Chapman, Janet. The Seduction of His Wife (2006). 331 Pages. Pocket Books. $6.99
It’s not often that I come across romance novels that I feel are worth reading more than once. Despite the beautifully and perfectly cliché title and cover, this is a good story, with a fun romance and an interesting premise.
From the Author’s Website
Sarah quite willingly – and happily – becomes a wife, a mother, and a widow all in one week by agreeing to marry by proxy Grady Knight’s eldest son, and adopt Alex’s children to secure their custody before it is publicly known Alex is dead. But sometimes even the most well-intentioned plan can backfire on its perpetrators – which Sarah discovers the day Alex Knight comes back from the dead.So what’s a woman to do when she finds herself married to a complete stranger? Run back to her tiny island in the Gulf of Maine, and resume running a Bed & Breakfast she no longer owns? Or put up with her very-much-alive husband just long to keep Grady Knight out of trouble, then quietly divorce Alex and continue her plan to operate a set of sporting camps three miles farther up the shoreline of Frost Lake?
Bolstered by the smart, confident, feisty heroines in the romance novels she reads, Sarah decides to stay and fight for her dream – all while fighting her growing attraction to her maddening husband. Alex, on the other hand, sets out to seduce Sarah for all the wrong reasons, but quickly finds himself falling in love with her for all the right ones.
Alex Knight fought the fatigue weighing on his eyelids and brushed an unsteady hand through his hair in an attempt to wipe the fog from his brain. He needed to stay focused on the road ahead, to avoid the final irony of cheating death in the jungles of Brazil only to die in a car wreck less than ten miles from home.
It’s difficult to know what to expect when reading a romance novel; will it be the same old (winning*) formula with different names and a new setting, or will it somehow put new twists on an old story to make it fresh again? Sometimes, all that really matters is that there are two characters who eventually love each other, and who live happily-ever-after (or at least for now).

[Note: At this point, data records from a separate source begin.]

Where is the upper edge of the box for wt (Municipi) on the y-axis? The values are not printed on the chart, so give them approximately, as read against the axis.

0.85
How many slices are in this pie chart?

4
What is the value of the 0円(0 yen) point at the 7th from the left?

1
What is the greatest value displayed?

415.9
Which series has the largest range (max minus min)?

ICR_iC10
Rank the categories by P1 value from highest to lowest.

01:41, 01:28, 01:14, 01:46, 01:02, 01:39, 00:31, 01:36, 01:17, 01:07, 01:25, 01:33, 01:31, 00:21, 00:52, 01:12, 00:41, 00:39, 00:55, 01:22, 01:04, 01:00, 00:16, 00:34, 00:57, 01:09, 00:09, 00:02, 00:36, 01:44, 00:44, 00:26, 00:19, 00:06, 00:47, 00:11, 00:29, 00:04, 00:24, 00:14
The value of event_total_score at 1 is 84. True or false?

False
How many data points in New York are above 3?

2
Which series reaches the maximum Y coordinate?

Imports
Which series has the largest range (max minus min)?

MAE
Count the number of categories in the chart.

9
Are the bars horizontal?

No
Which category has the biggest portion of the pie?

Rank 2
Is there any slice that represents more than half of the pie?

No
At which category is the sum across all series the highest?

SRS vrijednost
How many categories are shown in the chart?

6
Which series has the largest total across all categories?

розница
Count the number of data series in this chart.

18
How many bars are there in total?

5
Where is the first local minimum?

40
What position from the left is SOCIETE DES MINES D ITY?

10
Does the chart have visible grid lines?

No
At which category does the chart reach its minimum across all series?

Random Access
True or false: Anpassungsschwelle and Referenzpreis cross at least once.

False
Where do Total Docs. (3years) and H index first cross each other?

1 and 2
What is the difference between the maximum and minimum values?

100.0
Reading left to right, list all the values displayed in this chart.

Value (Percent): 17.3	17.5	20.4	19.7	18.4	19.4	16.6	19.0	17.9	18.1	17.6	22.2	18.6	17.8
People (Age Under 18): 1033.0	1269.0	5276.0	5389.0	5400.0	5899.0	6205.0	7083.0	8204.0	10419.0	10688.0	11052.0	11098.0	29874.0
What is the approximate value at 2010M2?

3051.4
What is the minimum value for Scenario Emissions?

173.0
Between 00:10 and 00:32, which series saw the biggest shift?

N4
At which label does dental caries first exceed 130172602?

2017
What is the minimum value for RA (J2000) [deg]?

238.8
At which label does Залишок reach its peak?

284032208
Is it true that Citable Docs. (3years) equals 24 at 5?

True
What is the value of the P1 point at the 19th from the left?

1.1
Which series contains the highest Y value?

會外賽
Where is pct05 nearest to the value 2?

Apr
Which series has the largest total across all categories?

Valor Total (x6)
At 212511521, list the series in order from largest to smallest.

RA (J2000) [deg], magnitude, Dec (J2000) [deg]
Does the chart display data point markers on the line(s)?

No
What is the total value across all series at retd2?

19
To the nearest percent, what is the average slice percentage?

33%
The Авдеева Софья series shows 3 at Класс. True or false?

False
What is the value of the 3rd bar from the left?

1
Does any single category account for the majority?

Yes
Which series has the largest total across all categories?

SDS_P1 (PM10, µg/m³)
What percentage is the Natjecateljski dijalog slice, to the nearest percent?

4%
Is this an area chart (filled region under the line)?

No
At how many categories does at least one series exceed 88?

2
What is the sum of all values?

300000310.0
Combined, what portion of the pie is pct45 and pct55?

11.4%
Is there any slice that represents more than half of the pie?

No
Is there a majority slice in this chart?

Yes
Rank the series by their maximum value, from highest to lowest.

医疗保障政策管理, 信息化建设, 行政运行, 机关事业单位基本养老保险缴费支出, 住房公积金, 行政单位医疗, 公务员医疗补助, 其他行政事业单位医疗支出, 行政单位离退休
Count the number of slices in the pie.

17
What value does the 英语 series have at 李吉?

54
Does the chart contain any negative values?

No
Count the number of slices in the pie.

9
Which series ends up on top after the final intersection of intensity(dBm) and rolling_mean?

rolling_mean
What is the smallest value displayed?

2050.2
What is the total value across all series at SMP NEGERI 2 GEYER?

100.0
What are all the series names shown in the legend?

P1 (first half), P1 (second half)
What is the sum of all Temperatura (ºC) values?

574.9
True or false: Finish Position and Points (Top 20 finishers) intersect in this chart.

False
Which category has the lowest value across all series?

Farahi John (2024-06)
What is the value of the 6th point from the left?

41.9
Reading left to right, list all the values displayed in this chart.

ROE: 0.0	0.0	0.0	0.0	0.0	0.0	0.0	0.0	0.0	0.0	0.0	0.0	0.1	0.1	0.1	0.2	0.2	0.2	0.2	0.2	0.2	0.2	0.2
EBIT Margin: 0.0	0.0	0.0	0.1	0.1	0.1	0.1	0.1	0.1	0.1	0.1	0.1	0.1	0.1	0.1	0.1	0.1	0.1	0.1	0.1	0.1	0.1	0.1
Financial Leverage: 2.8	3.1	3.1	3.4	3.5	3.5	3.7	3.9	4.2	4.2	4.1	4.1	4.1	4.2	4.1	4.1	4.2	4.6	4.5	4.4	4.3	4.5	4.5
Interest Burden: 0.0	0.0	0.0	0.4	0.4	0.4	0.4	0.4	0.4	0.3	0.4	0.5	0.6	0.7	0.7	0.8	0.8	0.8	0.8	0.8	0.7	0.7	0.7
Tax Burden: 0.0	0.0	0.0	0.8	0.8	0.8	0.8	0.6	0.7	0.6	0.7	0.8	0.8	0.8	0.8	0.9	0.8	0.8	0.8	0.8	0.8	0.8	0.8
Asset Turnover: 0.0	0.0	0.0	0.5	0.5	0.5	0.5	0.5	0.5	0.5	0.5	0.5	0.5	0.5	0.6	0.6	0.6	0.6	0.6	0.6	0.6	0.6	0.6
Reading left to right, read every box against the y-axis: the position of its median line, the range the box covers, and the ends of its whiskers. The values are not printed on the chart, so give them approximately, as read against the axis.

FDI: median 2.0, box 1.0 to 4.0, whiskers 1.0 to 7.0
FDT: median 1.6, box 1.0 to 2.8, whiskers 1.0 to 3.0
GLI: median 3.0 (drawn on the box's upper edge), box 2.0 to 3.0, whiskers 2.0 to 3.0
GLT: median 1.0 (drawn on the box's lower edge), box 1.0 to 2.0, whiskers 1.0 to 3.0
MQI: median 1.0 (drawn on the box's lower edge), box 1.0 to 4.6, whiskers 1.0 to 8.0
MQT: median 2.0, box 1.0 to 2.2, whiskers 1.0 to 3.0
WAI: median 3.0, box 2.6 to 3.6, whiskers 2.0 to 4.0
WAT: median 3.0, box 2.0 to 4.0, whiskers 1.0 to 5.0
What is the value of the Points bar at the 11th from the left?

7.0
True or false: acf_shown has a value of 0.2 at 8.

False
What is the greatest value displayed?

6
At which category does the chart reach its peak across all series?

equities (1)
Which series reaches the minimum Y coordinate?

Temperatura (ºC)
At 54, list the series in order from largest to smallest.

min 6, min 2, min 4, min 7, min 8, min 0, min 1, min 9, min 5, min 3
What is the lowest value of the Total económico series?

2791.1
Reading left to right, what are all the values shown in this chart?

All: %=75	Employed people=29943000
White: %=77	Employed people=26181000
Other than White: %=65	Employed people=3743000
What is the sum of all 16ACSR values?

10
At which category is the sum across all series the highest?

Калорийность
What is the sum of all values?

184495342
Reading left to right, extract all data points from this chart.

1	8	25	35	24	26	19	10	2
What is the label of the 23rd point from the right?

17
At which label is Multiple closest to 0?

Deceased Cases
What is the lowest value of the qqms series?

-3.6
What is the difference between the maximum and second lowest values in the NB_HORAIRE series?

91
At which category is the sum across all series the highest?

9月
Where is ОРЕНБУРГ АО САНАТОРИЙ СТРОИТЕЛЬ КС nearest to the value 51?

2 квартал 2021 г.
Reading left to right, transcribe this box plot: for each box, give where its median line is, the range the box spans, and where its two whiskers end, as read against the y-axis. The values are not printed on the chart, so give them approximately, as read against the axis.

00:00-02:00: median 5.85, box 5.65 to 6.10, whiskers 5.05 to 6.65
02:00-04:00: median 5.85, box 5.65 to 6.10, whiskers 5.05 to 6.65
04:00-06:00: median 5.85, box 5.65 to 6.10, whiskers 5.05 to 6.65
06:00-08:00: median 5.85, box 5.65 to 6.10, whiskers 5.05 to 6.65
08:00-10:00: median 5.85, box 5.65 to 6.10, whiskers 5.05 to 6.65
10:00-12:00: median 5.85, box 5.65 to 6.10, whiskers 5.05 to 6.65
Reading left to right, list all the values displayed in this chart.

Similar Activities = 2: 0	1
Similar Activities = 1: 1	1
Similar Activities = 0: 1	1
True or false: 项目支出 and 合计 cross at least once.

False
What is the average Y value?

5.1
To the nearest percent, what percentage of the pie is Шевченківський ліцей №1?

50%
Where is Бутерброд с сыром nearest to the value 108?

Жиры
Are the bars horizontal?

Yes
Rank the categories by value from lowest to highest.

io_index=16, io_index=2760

It’s not often that you start with characters who are already married, who don’t really know each other, and who end up falling in love. That’s part of what makes this so interesting. Add to that a sense of humor– Sarah reads silly romance novels which Alex discovers he enjoys reading out loud to her– and a few good characters, and what you’ve got is a funny, relatively-unique (for the genre) book which is solidly written.
I also enjoyed the setting; rural, northern Maine, in a logging town. I’m from a fairly small, rural town (which had its own fair share of logging after the San Francisco Fire). It’s always sort of fun to read books which are either reminiscent of or outright about your hometown, and this book was no exception. (It helped that I have at least a passing familiarity with most of the big equipment mentioned in the book).
Because it is a romance novel, which tend to have a low re-read rate, and I did re-read it, this book gets a 4/5.
* Romance novels are a huge market for good reason; they’re nice, fluffy books which make you feel good as they set ridiculous standards for the behaviors and relationships of men and women. The idea of boy-meets-girl-they-fight-then-fall-in-love-and-live-happily-ever-after may not be unique, but it is gratifying to know that you were right from the beginning, and they could be happy together.